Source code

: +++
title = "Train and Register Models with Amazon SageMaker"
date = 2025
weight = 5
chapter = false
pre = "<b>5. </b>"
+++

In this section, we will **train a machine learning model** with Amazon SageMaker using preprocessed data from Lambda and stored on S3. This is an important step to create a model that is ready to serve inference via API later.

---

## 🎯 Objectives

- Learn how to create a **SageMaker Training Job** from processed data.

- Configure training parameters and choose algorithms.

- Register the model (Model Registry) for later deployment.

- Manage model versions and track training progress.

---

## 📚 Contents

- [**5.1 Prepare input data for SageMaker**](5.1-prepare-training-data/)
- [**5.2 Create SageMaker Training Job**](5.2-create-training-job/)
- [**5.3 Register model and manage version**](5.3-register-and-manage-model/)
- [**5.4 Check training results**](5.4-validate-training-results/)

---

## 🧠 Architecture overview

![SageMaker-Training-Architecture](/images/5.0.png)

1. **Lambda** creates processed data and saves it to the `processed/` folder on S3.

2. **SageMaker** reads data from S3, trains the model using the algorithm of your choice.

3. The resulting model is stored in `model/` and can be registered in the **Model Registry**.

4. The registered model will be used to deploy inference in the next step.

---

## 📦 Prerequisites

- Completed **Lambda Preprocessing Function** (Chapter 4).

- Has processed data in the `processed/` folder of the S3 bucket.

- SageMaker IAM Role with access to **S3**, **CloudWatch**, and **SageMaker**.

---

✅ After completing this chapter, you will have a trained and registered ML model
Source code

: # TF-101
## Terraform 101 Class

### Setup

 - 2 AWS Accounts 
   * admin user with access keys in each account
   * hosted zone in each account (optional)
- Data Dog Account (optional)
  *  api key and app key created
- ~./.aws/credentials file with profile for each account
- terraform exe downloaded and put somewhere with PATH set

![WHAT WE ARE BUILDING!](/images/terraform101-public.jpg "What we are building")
★ ★ ★
• _Exercise_
Copy every record exactly as presented.

• _Solution_
Source code

: +++
title = "Train and Register Models with Amazon SageMaker"
date = 2025
weight = 5
chapter = false
pre = "<b>5. </b>"
+++

In this section, we will **train a machine learning model** with Amazon SageMaker using preprocessed data from Lambda and stored on S3. This is an important step to create a model that is ready to serve inference via API later.

---

## 🎯 Objectives

- Learn how to create a **SageMaker Training Job** from processed data.

- Configure training parameters and choose algorithms.

- Register the model (Model Registry) for later deployment.

- Manage model versions and track training progress.

---

## 📚 Contents

- [**5.1 Prepare input data for SageMaker**](5.1-prepare-training-data/)
- [**5.2 Create SageMaker Training Job**](5.2-create-training-job/)
- [**5.3 Register model and manage version**](5.3-register-and-manage-model/)
- [**5.4 Check training results**](5.4-validate-training-results/)

---

## 🧠 Architecture overview

![SageMaker-Training-Architecture](/images/5.0.png)

1. **Lambda** creates processed data and saves it to the `processed/` folder on S3.

2. **SageMaker** reads data from S3, trains the model using the algorithm of your choice.

3. The resulting model is stored in `model/` and can be registered in the **Model Registry**.

4. The registered model will be used to deploy inference in the next step.

---

## 📦 Prerequisites

- Completed **Lambda Preprocessing Function** (Chapter 4).

- Has processed data in the `processed/` folder of the S3 bucket.

- SageMaker IAM Role with access to **S3**, **CloudWatch**, and **SageMaker**.

---

✅ After completing this chapter, you will have a trained and registered ML model
Source code

: # TF-101
## Terraform 101 Class

### Setup

 - 2 AWS Accounts 
   * admin user with access keys in each account
   * hosted zone in each account (optional)
- Data Dog Account (optional)
  *  api key and app key created
- ~./.aws/credentials file with profile for each account
- terraform exe downloaded and put somewhere with PATH set

![WHAT WE ARE BUILDING!](/images/terraform101-public.jpg "What we are building")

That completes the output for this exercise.